A chaque mercato, différents joueurs quittent le PSG. Si le club de la capitale n’hésite pas à se séparer de ses indésirables, il y en a certains qui ne veulent pourtant pas faire leurs valises. C’est donc avec un immense regret qu’ils s’en vont, contraints ainsi d’ailler voir ailleurs par le PSG.

Il ne voulait pas venir au début et pourtant, en 1992, George Weah a fini par accepter la proposition du PSG. Arrivé en provenance de l’AS Monaco, le Libérien avait expliqué dans un entretien accordé à France Football : « J'ai attendu que des clubs italiens viennent me chercher. On me parlait d'un intérêt de la Juventus. J'étais content parce que je rêvais de ce club, j'admirais Platini. Mais ce n'étaient que des rumeurs. Dès que j'ai été informé que le PSG voulait discuter, je me suis dit : « Bon, au moins c'est le même Championnat, dans une grande ville, pourquoi pas ? » ».

« J'étais triste, j'aimais la ville »

George Weah sera finalement resté jusqu’en 1995 au PSG, rejoignant ensuite le Milan AC. Il a ainsi eu l’occasion de filer en Italie, mais voilà que quitter le club de la capitale ne l’a pas rendu si heureux que cela. En effet, dans la suite de son interview à France Football en 2025, Weah confiait : « Il était l'heure de partir. J'avais tout fait à Paris, et on voulait me vendre. J'étais triste, j'aimais la ville ».

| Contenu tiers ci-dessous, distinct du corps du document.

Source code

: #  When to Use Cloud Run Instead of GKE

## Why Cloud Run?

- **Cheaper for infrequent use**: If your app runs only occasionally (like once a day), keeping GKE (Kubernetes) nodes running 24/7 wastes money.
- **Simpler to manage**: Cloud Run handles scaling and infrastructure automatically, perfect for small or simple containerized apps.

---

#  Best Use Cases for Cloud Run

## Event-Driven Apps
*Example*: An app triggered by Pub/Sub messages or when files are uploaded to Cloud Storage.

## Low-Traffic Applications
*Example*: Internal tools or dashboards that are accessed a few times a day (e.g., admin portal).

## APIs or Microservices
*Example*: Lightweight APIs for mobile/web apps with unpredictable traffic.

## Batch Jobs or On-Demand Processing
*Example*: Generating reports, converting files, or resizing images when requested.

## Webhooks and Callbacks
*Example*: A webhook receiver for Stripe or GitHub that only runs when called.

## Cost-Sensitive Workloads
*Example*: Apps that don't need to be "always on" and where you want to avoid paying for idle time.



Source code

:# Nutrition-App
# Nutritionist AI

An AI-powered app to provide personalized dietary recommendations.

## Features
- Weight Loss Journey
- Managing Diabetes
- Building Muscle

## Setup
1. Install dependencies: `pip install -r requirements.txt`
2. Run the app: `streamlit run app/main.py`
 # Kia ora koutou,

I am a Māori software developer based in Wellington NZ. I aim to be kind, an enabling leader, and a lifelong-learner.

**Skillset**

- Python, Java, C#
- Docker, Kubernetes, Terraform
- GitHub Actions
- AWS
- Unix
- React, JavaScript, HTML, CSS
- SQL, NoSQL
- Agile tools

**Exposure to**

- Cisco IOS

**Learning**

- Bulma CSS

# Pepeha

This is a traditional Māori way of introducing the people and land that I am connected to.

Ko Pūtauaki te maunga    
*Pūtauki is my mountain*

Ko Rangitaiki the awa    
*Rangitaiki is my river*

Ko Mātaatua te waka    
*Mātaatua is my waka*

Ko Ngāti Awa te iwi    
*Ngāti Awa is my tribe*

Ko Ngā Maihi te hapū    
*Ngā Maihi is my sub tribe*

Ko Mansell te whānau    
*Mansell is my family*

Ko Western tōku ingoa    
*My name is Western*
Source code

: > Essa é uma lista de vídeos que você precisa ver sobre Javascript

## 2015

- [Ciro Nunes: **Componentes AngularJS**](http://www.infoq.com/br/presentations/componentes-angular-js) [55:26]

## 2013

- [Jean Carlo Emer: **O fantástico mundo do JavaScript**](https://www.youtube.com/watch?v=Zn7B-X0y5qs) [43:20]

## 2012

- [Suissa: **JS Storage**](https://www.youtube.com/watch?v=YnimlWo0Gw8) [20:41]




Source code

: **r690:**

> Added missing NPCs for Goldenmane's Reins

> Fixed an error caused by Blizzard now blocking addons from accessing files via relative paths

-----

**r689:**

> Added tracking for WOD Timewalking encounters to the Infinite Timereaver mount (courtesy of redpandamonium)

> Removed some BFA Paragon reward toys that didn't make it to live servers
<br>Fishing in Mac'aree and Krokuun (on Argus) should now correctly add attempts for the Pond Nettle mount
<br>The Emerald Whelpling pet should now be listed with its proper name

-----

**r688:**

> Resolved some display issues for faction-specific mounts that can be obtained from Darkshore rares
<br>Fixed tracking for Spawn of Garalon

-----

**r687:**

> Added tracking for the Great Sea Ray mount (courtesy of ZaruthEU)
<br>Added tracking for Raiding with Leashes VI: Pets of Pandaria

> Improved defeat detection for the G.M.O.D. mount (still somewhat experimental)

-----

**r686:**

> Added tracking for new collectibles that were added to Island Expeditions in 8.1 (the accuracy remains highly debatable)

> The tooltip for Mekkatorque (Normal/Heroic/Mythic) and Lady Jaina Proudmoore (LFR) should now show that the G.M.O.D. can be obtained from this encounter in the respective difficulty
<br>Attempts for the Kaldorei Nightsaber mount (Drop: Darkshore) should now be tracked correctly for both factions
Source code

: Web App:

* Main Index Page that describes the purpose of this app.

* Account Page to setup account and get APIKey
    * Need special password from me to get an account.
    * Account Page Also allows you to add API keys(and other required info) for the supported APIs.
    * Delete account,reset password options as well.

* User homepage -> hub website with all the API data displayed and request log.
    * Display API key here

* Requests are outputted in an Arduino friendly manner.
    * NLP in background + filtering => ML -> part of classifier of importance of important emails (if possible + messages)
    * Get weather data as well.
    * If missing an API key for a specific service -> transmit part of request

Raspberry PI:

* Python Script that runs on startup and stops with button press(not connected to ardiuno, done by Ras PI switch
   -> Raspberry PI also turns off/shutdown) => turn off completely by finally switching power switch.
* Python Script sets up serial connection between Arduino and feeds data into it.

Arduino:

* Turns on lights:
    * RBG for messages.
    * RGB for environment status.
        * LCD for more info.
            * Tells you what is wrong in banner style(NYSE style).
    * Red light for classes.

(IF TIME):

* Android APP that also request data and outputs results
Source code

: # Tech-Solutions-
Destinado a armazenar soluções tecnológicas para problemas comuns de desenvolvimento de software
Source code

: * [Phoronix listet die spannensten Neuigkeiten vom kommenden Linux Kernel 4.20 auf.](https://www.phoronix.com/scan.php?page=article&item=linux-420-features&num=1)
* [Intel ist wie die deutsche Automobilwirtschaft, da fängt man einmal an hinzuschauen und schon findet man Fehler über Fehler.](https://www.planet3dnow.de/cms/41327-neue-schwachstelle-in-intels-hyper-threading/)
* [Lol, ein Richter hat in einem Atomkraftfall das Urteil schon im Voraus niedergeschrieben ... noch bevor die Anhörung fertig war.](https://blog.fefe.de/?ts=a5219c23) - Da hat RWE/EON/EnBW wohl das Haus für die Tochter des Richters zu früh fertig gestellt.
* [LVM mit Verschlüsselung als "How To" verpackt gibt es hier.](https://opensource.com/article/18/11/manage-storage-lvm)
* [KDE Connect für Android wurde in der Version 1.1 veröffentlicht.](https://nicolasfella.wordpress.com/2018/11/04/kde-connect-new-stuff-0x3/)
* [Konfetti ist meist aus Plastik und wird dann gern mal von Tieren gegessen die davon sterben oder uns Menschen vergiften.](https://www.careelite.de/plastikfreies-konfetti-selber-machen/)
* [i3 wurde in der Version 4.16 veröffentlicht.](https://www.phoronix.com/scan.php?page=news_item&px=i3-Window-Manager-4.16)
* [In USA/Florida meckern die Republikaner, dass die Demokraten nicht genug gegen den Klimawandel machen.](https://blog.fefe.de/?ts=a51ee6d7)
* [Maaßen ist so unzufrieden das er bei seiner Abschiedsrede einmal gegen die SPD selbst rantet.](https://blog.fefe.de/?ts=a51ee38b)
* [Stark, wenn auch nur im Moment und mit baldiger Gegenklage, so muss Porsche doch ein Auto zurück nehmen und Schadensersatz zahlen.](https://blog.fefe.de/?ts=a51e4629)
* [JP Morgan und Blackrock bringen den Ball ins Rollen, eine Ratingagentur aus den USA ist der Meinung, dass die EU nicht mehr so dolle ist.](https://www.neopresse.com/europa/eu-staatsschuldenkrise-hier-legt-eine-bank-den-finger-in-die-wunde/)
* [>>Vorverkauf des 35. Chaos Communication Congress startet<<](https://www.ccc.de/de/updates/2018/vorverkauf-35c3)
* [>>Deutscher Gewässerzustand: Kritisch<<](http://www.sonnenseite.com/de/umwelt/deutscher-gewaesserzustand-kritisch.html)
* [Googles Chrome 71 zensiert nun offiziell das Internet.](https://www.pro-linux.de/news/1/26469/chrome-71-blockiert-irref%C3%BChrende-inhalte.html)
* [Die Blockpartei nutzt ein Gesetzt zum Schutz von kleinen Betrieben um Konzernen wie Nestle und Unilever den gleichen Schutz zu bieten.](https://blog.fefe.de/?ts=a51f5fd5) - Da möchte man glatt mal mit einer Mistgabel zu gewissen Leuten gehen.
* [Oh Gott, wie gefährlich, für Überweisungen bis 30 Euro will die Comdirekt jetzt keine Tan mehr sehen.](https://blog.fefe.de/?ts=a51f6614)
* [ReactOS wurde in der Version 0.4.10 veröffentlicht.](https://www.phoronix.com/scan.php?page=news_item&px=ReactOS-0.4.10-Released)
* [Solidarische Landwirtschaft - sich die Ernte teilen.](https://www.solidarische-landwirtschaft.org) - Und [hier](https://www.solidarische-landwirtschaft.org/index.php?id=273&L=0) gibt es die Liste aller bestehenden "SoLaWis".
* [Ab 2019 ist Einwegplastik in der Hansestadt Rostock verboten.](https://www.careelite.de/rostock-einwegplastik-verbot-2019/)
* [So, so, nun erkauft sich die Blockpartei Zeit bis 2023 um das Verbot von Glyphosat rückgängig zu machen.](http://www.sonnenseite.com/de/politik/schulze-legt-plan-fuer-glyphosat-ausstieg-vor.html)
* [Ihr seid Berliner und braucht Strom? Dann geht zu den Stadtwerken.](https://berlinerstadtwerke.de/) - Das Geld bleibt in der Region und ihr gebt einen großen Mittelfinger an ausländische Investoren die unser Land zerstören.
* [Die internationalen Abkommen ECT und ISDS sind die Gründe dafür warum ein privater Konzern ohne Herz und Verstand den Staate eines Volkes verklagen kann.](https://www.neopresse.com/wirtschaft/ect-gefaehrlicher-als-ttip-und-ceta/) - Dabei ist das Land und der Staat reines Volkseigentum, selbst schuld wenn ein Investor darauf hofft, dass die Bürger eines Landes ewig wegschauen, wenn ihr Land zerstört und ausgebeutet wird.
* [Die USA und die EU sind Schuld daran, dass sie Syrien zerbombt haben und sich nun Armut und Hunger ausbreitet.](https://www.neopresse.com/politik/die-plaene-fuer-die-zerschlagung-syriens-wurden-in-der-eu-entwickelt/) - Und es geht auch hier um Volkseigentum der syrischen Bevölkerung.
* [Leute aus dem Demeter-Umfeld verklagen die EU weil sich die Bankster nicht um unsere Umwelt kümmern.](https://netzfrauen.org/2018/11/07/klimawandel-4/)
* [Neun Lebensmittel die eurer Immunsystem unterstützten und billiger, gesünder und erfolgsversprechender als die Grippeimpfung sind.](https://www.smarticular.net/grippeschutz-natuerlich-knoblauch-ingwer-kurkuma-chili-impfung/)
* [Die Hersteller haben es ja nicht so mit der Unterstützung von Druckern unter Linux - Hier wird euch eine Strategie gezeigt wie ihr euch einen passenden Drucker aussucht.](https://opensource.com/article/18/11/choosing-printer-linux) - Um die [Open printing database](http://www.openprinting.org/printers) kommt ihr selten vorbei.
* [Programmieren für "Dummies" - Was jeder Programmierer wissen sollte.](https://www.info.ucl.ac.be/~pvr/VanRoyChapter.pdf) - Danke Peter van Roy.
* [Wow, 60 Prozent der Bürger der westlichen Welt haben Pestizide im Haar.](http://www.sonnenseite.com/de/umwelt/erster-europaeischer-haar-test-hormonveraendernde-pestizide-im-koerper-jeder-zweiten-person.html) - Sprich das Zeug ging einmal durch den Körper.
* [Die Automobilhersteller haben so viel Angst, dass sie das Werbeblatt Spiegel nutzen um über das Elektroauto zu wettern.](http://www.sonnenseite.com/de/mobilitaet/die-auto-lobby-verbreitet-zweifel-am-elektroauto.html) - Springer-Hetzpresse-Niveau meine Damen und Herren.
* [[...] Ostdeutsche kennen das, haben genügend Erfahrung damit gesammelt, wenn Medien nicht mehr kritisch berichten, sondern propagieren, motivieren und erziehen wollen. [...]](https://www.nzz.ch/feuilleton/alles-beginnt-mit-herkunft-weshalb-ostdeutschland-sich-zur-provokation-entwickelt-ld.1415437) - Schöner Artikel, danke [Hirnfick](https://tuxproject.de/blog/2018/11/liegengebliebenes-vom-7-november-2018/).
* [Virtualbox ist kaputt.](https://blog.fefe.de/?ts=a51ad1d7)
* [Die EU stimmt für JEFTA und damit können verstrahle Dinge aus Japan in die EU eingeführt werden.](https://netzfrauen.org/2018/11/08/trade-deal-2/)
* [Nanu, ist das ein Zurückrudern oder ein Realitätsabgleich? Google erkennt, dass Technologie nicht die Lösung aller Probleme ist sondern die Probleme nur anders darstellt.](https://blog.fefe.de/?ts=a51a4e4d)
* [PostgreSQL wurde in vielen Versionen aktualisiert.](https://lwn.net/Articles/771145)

La polémique raciste au moment de partir

Et voilà que ce départ du PSG avait été houleux pour George Weah. En effet, lors de son dernier match avec le club de la capitale, le Libérien avait été la cible de banderoles racistes de la part des supporters parisiens. « Weah, on n'a pas besoin de toi », pouvait-on lire alors que les o et les s ressemblaient à des symboles nazis. « Quand les supporters ne sont pas contents, ils font parfois n'importe quoi. C'est pourquoi je n'ai rien dit. J'ai passé treize ans en Europe, je sais que certains ne comprendront jamais. On ne peut pas contrôler tout un stade, ni accuser tout le monde de racisme », expliquait George Weah.